┌─ Selected text

Having served as the president of PepsiCo and CEO of Apple during his career, John Sculley has been responsible in helping build out some of the best known brands in the world today.

After introducing the world to the Pepsi Challenge in 1975 during his 15-year stint for the soft drinks company that started in 1967, Sculley helped Steve Jobs grow Apple from $800 million in sales to over $8 billion throughout his tenure from 1983 to 1993.

The established executive joined AListDaily to explain that there are marketing lessons to be learned from past successes.

“In the days of the cola wars, Pepsi was outsold in the early 1970s by 10-to-one in 50 percent of the country. We realized Coca-Cola was the most valuable brand in the world at that time and they had almost unlimited marketing dollars. So, they owned reality,” said Sculley. “We decided we had to own perception if we had any chance of gaining share in the market on them, and so we created what at the time I called experiential marketing with the Pepsi Challenge.”

└─

Activities →
(a) Answer each question from the passage on John Sculley:
(i) In what year did Sculley's stint at the soft drinks company begin?
(ii) What were Apple's sales when Sculley arrived, and what did they reach during his tenure?
(iii) In the early 1970s, by what ratio was Pepsi outsold, and in what share of the country?
(b) Set down, word for word, the part of the passage on John Sculley from "After introducing the" to "from past successes.".
The items that follow play no part in this work.

┌─ Material shown

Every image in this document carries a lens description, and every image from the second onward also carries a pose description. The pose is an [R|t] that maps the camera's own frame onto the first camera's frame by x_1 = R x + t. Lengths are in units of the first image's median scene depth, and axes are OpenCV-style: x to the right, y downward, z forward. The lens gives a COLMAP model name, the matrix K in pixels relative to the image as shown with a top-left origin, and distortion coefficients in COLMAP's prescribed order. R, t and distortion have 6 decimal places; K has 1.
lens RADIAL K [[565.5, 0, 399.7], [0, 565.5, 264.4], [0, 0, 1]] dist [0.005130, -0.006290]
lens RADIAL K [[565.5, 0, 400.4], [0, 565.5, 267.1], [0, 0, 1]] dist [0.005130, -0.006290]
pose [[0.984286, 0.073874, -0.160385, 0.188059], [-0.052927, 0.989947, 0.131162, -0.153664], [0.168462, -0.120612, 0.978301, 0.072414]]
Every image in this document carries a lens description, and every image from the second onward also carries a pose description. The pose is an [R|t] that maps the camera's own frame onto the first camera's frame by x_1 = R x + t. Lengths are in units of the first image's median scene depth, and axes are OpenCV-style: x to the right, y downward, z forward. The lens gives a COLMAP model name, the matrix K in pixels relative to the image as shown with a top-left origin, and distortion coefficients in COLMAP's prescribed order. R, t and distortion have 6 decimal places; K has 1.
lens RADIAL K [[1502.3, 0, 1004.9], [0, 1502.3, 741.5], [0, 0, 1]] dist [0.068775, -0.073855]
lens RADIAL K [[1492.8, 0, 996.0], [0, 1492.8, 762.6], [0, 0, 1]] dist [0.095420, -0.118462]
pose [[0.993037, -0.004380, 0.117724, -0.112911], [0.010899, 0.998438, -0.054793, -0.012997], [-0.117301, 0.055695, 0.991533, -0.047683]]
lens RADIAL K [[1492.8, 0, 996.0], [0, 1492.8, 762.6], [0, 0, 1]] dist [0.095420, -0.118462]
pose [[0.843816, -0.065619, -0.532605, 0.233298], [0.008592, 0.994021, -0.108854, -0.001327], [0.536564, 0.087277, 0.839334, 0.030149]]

└─

List of answers →
(a)
(i) 1967
(ii) $800 million, growing to over $8 billion
(iii) By 10-to-one, in 50 percent of the country

(b)
After introducing the world to the Pepsi Challenge in 1975 during his 15-year stint for the soft drinks company that started in 1967, Sculley helped Steve Jobs grow Apple from $800 million in sales to over $8 billion throughout his tenure from 1983 to 1993.

The established executive joined AListDaily to explain that there are marketing lessons to be learned from past successes.